Source: Python Morsels

Description

Return all unique items in an iterable. Return a lazy iterator (generator); work with non-hashable types; optimize for both hashable and non-hashable types.

1
2
3
4
5
6
7
8
>>> list(uniques_only([1, 2, 2, 1, 1, 3, 2, 1]))
[1, 2, 3]
>>> nums = [1, -3, 2, 3, -1]
>>> squares = (n**2 for n in nums)
>>> list(uniques_only(squares))
[1, 9, 4]
>>> list(uniques_only([['a', 'b'], ['a', 'c'], ['a', 'b']]))
[['a', 'b'], ['a', 'c']]

Notes

Solution involves using set() to optimize lookup of hashable items, and a list to accumulate them if you need to preserve order (because a set is unordered).

My solution

My first thought was to convert the input list to a set() to eliminate duplicates. However, sets are unordered and the provided tests required ordered output. So I used a list to accumulate values, checking the list of accumulated values to avoid adding the same value twice.

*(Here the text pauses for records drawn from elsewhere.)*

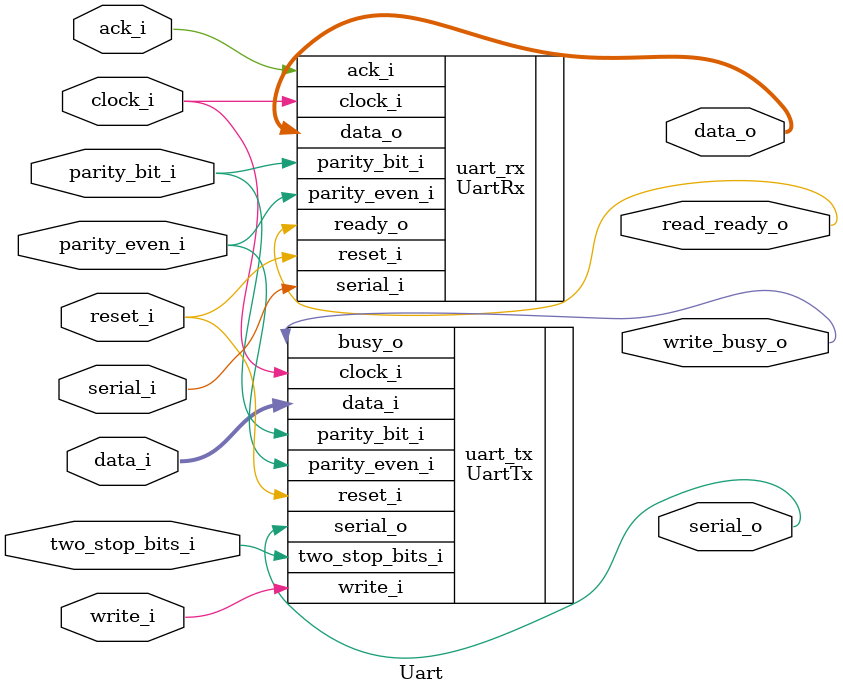
<source format=v>

module Uart #(
  // Tune the clock divider bit width to your design to avoid wasting gates.
  // 
  // Example:
  // Assuming a 10MHz clock and a desired baud rate of 115200, the divider
  // value is 87. 87 fits into 7 bits, and therefore `CLOCK_DIVIDER_WIDTH`
  // in this instance can be set to 7.
  parameter CLOCK_DIVIDER_WIDTH = 16,
  parameter clock_divider_i = 435
) (
  // Module reset.
  input reset_i,

  // Clock input.
  input clock_i,

  // Divides the `clock_i` signal to achieve the desired baud rate. This value
  // must be a minimum of 2 for the receiver to operate.
  //input [CLOCK_DIVIDER_WIDTH - 1:0] clock_divider_i,

  // UART serial input (receive).
  input serial_i,

  // UART serial output (transmit).
  output serial_o,

  // Data bus input (to transmitter).
  input [7:0] data_i,

  // Data bus output (from receiver).
  output [7:0] data_o,

  // Write a byte to transmit. Must go low after each write.
  input write_i,

  // Transmitter is busy and will not accept another write.
  output write_busy_o,

  // Receiver has received a packet and will not overwrite `data_o` until the
  // data is acknowledged with `ack_i`.
  output read_ready_o,

  // Acknowledge byte received.
  input ack_i,

  // Transmit two stop bits if high, one stop bit if low.
  input two_stop_bits_i,

  // Use the parity bit if high, no parity if low.
  input parity_bit_i,

  // Use even parity if high, odd parity if low.
  input parity_even_i
);

UartTx #(
  .CLOCK_DIVIDER_WIDTH(CLOCK_DIVIDER_WIDTH)
)
uart_tx (
  .reset_i(reset_i),
  .clock_i(clock_i),
  .write_i(write_i),
  .two_stop_bits_i(two_stop_bits_i),
  .parity_bit_i(parity_bit_i),
  .parity_even_i(parity_even_i),
  .data_i(data_i),
  .busy_o(write_busy_o),
  .serial_o(serial_o)
);

UartRx #(
  .CLOCK_DIVIDER_WIDTH(CLOCK_DIVIDER_WIDTH)
)
uart_rx (
  .reset_i(reset_i),
  .clock_i(clock_i),
  .ack_i(ack_i),
  .parity_bit_i(parity_bit_i),
  .parity_even_i(parity_even_i),
  .serial_i(serial_i),
  .data_o(data_o),
  .ready_o(read_ready_o)
);

endmodule

</source>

Checking the entire list of accumulated values would make this slow for sizable input iterables, but that’s as far as I got on a busy day.

1
2
3
4
5
6
def uniques_only(iter):
    result = []
    for item in iter:
        if item not in result:
            result.append(item)
            yield item

Provided solutions

One possibility is to add accumulated values to a set. Sets use hashes for lookup, so this will likely be faster than a list for large inputs. Separately, a list is used to accumulate the output, because sets are unordered.

However, this solution will not work with non-hashable types.

1
2
3
4
5
6
7
8
def uniques_only(iterable):
    seen = set()
    items = []
    for item in iterable:
        if item not in seen:
            items.append(item)
            seen.add(item)
    return items

An optimized solution for both hashable and non-hashable types would require tracking both separately (hashables in a set, non-hashables in a list), and either (1) checking each item to see if it is an instance of Hashable (use isinstance for this) or (2) more Pythonically, letting an exception determine what happens: try to add it to a set, and if that throws a TypeError then add it to a list.